China's textile and apparel exports are undergoing a quiet but profound structural shift. The latest monthly trade data from the General Administration of Customs reveals a critical signal: upstream raw materials and semi-finished goods exports remain resilient, while downstream garment segments show clear contraction.
Export Data: Divergent Trends for Fabrics and Garments
In the first five months of 2026, China's exports of textile yarn, fabrics, and related products reached $59.4825 billion, a modest year-on-year increase of 1.7%. May alone contributed $12.5877 billion, continuing the steady pace seen since the beginning of the year. In stark contrast, garment and clothing accessory exports during the same period totaled $57.2443 billion, down 1.6% year-on-year, with May's figure of $13.0167 billion failing to turn positive.
Combined, total textile and apparel exports from January to May stood at approximately $116.7268 billion, reflecting a 'stable volume, weak price' pattern. But more noteworthy is the structural divergence: fabric exports grew against the trend, while garment exports have been under pressure for consecutive months. Behind this lies a deep adjustment in global sourcing patterns—some garment orders have shifted to Southeast Asia and South Asia, while China maintains its critical supply position for key fabrics and yarns.

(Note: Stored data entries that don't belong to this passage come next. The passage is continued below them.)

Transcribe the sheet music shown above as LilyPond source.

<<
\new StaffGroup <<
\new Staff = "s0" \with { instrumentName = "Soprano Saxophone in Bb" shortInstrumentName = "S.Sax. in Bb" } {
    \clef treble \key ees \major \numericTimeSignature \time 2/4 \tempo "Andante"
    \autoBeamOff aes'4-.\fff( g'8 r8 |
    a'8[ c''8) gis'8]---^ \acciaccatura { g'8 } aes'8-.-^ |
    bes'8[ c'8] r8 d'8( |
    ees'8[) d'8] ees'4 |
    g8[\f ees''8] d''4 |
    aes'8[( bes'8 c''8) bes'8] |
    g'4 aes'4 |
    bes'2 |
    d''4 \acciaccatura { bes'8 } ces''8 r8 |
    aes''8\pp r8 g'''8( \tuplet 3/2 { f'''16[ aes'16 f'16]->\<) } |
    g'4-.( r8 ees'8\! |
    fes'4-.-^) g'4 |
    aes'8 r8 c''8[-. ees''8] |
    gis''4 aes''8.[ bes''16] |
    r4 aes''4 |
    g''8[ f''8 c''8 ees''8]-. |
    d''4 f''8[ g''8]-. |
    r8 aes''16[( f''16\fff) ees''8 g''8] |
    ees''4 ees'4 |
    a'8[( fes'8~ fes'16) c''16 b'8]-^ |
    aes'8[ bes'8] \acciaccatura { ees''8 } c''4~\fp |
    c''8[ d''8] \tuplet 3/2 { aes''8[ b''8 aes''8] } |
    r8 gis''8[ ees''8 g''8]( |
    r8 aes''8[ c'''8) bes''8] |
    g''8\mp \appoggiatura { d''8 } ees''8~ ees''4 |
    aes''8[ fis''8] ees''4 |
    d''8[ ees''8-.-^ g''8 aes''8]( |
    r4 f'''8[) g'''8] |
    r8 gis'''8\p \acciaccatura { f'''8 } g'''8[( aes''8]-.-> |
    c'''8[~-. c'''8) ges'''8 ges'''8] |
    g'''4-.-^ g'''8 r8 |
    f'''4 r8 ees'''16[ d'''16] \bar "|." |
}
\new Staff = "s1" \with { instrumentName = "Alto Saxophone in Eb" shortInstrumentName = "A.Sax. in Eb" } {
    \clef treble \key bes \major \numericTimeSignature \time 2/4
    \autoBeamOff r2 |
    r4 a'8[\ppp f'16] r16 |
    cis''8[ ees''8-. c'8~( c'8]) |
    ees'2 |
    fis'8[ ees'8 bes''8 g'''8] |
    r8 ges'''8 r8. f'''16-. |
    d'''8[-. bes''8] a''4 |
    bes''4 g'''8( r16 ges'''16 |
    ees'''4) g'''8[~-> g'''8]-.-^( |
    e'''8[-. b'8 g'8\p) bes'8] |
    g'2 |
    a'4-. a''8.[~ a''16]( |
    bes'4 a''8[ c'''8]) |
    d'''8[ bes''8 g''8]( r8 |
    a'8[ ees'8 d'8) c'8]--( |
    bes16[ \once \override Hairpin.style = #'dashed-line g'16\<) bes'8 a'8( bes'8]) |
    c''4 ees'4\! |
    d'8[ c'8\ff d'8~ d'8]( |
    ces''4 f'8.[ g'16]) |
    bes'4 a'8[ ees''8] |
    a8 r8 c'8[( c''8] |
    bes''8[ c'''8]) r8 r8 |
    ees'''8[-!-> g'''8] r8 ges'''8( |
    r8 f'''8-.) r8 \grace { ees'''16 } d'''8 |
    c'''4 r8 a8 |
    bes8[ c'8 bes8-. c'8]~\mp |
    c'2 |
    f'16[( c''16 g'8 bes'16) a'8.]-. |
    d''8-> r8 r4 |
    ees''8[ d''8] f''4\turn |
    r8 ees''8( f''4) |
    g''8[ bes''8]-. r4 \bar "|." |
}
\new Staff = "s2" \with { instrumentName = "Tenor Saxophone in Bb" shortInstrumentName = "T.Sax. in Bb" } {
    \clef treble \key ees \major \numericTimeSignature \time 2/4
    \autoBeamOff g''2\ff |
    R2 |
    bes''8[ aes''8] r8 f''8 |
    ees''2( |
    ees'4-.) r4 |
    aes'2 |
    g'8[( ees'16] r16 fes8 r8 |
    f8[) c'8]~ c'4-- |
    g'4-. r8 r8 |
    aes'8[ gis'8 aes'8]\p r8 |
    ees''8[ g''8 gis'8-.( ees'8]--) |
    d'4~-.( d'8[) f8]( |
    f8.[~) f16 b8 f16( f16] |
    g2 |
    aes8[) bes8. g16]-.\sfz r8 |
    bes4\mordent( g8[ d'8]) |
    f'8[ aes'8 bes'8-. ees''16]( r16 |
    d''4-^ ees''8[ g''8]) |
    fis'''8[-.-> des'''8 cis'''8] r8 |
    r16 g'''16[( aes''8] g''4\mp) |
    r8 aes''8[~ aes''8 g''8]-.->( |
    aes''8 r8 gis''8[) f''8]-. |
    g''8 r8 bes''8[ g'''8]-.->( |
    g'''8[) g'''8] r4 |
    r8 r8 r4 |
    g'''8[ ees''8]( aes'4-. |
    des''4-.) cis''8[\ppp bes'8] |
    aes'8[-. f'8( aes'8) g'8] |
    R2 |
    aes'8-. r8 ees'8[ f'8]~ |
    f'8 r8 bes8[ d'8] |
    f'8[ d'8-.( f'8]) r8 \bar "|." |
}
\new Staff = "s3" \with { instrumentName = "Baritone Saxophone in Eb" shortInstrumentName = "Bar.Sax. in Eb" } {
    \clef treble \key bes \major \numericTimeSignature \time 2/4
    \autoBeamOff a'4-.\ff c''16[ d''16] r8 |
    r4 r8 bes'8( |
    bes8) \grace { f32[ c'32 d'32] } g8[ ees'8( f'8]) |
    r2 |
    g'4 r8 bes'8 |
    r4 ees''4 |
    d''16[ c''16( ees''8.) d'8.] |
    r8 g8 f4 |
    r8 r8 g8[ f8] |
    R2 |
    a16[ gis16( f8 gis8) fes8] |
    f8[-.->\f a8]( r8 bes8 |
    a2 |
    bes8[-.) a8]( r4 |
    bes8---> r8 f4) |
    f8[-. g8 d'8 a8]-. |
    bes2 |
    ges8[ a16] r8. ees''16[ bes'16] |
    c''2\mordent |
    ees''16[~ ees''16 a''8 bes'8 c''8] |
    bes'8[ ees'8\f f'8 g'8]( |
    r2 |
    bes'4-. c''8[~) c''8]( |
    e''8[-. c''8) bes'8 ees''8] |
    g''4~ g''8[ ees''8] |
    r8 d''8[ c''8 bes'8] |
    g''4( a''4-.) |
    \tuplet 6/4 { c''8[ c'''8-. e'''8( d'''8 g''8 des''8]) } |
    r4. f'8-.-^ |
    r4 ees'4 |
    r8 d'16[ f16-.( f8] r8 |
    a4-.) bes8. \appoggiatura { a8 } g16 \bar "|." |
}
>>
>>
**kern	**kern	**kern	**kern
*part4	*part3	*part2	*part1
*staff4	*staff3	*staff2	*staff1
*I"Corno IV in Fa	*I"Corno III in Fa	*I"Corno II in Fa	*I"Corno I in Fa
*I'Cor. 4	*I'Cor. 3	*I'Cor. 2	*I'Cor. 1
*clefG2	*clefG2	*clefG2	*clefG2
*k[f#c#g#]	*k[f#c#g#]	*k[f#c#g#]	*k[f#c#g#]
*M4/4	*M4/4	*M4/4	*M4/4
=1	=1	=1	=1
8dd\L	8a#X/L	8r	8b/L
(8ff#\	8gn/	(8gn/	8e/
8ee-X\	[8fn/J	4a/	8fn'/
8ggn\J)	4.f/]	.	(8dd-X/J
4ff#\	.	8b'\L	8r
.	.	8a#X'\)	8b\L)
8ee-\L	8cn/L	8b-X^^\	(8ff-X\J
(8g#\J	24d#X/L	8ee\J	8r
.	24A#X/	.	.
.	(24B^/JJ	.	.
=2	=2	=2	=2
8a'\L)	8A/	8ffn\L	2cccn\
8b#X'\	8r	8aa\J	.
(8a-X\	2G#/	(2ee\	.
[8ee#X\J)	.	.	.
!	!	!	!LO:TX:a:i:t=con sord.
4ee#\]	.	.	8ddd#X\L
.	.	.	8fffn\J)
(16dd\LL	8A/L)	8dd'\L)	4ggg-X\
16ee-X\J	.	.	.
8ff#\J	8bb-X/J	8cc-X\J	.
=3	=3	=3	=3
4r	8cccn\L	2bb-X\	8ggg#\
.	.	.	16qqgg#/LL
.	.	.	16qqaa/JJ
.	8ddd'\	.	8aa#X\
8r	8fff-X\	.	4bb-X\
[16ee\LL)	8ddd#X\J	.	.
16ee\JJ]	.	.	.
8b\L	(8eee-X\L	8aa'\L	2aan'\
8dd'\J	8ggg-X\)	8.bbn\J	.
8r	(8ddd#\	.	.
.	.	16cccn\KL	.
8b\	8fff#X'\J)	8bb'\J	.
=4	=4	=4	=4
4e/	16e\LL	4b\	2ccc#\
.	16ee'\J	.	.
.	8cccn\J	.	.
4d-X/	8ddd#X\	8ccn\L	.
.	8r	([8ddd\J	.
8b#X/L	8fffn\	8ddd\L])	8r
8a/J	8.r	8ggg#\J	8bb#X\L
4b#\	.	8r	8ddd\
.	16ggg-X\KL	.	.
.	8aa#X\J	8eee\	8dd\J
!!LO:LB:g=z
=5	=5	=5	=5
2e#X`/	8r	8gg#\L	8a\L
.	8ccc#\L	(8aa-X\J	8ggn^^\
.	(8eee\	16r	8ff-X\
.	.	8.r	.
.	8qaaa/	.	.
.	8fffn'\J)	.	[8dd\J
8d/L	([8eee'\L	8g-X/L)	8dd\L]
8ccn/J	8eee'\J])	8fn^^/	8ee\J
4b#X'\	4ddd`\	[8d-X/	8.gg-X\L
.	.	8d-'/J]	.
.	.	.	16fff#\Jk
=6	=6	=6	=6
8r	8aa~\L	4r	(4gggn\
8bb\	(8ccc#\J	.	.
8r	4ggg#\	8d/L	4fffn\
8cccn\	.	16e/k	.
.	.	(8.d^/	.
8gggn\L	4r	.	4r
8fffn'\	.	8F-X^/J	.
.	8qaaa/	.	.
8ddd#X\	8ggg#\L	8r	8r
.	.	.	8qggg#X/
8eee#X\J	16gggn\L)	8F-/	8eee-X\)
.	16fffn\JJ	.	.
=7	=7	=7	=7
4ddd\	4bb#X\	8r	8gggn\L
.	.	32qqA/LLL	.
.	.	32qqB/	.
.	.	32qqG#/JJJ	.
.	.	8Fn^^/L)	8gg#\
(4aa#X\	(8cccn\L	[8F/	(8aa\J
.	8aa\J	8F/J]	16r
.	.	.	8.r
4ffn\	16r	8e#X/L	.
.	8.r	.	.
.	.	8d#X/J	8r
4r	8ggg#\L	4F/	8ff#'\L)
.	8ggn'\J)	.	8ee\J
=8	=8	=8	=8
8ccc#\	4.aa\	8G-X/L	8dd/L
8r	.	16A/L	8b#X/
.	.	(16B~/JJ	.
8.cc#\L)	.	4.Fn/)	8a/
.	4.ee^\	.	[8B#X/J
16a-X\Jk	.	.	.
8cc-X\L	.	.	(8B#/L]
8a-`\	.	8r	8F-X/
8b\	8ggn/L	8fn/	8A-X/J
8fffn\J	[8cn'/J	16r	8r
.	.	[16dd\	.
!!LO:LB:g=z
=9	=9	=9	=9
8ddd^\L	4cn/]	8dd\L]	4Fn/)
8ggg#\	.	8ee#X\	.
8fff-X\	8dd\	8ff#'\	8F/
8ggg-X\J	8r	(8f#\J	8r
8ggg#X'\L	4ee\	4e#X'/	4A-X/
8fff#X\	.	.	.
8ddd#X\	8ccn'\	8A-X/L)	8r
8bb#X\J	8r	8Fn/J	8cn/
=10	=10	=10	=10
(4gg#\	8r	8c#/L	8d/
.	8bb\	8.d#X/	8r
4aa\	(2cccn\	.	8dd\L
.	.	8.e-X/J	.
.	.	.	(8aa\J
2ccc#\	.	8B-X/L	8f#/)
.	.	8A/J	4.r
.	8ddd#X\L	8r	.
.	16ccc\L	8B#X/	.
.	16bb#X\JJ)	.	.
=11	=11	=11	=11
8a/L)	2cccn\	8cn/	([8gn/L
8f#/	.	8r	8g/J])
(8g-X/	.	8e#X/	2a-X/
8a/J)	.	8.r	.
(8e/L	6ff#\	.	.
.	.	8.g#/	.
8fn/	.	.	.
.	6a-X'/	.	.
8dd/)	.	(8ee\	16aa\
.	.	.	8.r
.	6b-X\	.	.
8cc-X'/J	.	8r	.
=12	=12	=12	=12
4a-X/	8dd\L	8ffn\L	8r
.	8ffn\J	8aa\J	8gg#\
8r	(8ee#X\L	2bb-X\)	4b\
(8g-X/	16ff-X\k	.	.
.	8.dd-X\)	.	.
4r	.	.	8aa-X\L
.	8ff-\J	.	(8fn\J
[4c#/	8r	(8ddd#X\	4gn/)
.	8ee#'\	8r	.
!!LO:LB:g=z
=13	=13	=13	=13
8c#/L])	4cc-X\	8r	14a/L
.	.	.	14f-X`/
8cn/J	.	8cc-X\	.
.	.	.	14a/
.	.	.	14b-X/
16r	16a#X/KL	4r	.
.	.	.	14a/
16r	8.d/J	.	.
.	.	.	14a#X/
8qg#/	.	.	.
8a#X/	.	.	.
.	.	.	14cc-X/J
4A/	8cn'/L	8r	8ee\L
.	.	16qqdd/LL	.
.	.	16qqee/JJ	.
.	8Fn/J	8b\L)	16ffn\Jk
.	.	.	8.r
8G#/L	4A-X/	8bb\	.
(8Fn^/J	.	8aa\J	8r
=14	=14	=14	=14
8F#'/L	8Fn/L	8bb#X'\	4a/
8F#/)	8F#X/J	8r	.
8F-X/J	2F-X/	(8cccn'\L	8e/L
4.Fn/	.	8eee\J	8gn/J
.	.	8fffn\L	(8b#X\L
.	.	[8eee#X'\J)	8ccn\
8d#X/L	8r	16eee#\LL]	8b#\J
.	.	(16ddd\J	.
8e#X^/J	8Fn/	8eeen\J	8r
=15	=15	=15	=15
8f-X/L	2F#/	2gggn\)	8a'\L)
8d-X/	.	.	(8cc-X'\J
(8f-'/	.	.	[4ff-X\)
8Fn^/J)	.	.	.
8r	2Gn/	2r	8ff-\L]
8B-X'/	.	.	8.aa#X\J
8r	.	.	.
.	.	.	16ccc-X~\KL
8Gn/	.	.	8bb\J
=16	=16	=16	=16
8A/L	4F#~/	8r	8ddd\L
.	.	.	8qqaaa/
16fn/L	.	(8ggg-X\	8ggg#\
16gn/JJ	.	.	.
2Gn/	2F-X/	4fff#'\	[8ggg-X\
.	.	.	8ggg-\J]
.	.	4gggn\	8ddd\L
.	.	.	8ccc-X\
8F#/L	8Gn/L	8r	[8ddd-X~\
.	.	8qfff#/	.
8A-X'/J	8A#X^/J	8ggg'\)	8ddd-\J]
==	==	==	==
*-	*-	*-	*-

Import Surge: Restocking and High-End Dependency
Import data also sends a strong signal. From January to May 2026, China imported $4.7542 billion worth of textile yarn, fabrics, and products, a sharp 20.1% increase year-on-year. This growth far outpaces exports, indicating that domestic textile companies are rapidly replenishing high-end raw material inventories or processing high-value-added orders from overseas.
By category, the import growth is concentrated in functional fibers, high-grade cotton yarns, and specialty fabrics. This reflects the rising dependence of domestic enterprises on premium upstream inputs as they upgrade their product offerings. Meanwhile, the 20.1% surge also suggests that after a period of adjustment, the domestic market has entered a clear restocking cycle.
Industry Impact: Order Flows and Cost Dynamics
The combination of rising fabric exports and falling garment exports has different effects on the supply chain.
- For fabric and yarn companies: Overseas clients' reliance on Chinese intermediate goods is hard to replace in the short term, especially in high-count, high-density, and functional fabrics. Export competitiveness remains. However, the risk of substitution from expanding Southeast Asian spinning capacity must be watched.
- For garment OEM factories: Order loss pressure is increasing, especially in low-to-mid-end categories. The 'China+1' strategy of brands continues, with some orders shifting to Vietnam and Bangladesh. China's share of garment exports may further shrink, pushing companies toward quick response, small-batch, and customized production.
Rising import costs are also a concern. The 20.1% import surge means higher procurement costs for enterprises. If terminal prices cannot be passed through simultaneously, processing margins will be squeezed. Small and medium-sized weaving and dyeing companies, in particular, face challenges in cash flow and inventory management.
Policy and Market: A Window for Transformation
From a macro perspective, the textile industry is in a window of 'stable volume, quality upgrade'. The shift in export structure is not a short-term fluctuation but the result of global supply chain reorganization and domestic industrial upgrading.
For foreign trade enterprises, the era of relying solely on scale expansion is over. Future competitiveness will hinge on:
- Ability to offer differentiated, functional fabric solutions
- Capacity for small-batch, multi-variety flexible production
- Use of digital tools to reduce overall costs
Customs data is just the tip of the iceberg; the adjustments beneath the surface are far more complex than the numbers suggest.